I have neither of those, but again, make sure you have the latest ports tree.


----------



## xy16644 (Apr 22, 2012)

I do have the latest ports tree now but I still get those stop errors when running [cmd=]portmaster -r openssl[/cmd]

I'm not really sure what to do next.


----------



## wblock@ (Apr 22, 2012)

Capture the error output, including the lines where the error happened, not just the end, and post it.  If you are using some custom settings in /etc/make.conf like a newer version of gcc or custom CFLAGS, post those too.


----------



## xy16644 (Apr 22, 2012)

Normally I would but since I can't SSH into the server I can't copy and paste the error from Puttys screen into a post ;-)
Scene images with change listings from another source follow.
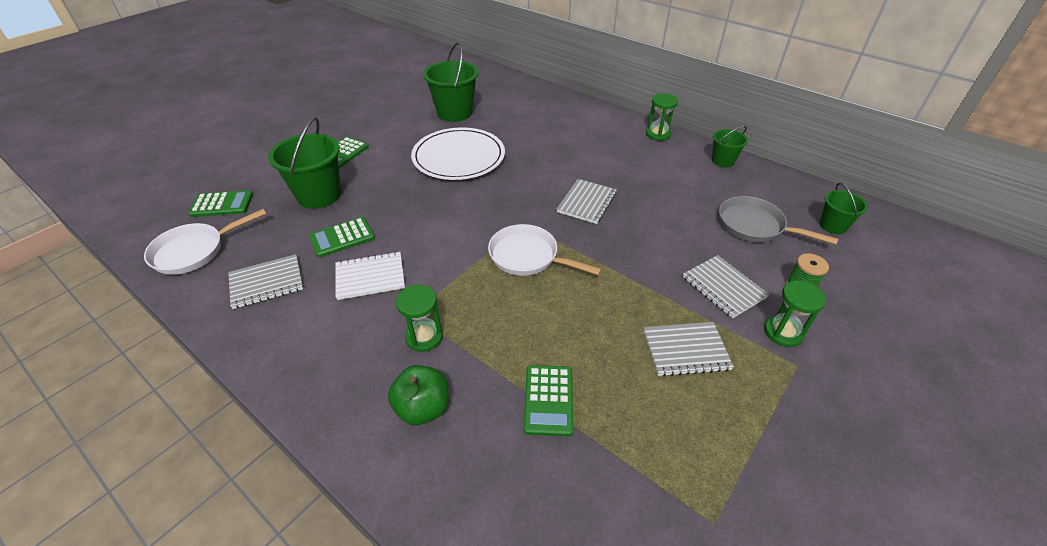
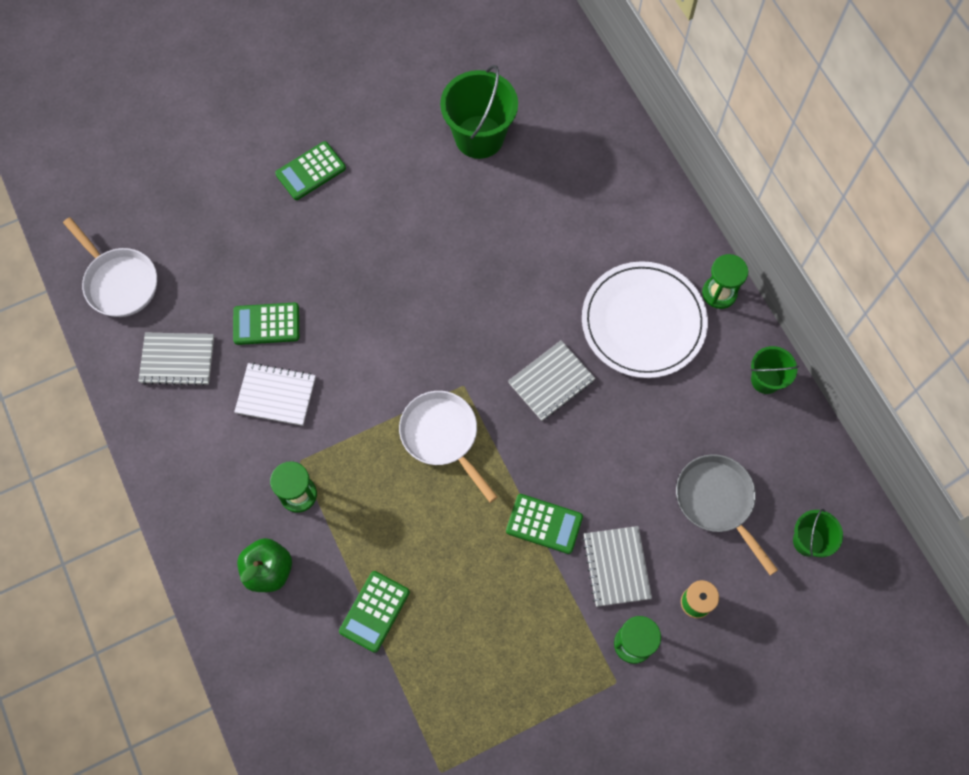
camera: 25 degrees right, 25 degrees up
(194, 251) = (119, 282): white pan -> white pan turned 120 degrees counterclockwise
(222, 204) = (158, 215): green calculator -> green calculator (544, 524)
(319, 195) = (262, 241): green bucket -> none
(458, 157) = (444, 235): white plate -> white plate (643, 322)
(685, 350) = (526, 619): grey notebook -> none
Is there another way? The server doesn't run a GUI but I can physically get to it and logon at the console with a keyboard.


----------



## wblock@ (Apr 22, 2012)

Use script(1) to capture output.  Then use scp(1) to copy it to another machine.


----------



## xy16644 (May 4, 2012)

Thanks Wblock.

I have attached the output from using the script command you mentioned. I still can't get my SSH service to start again. I hope the log file helps *be*cause I am stumped!


----------



## wblock@ (May 4, 2012)

The build of kbr5 failed because it could not download a dependency, print/texinfo.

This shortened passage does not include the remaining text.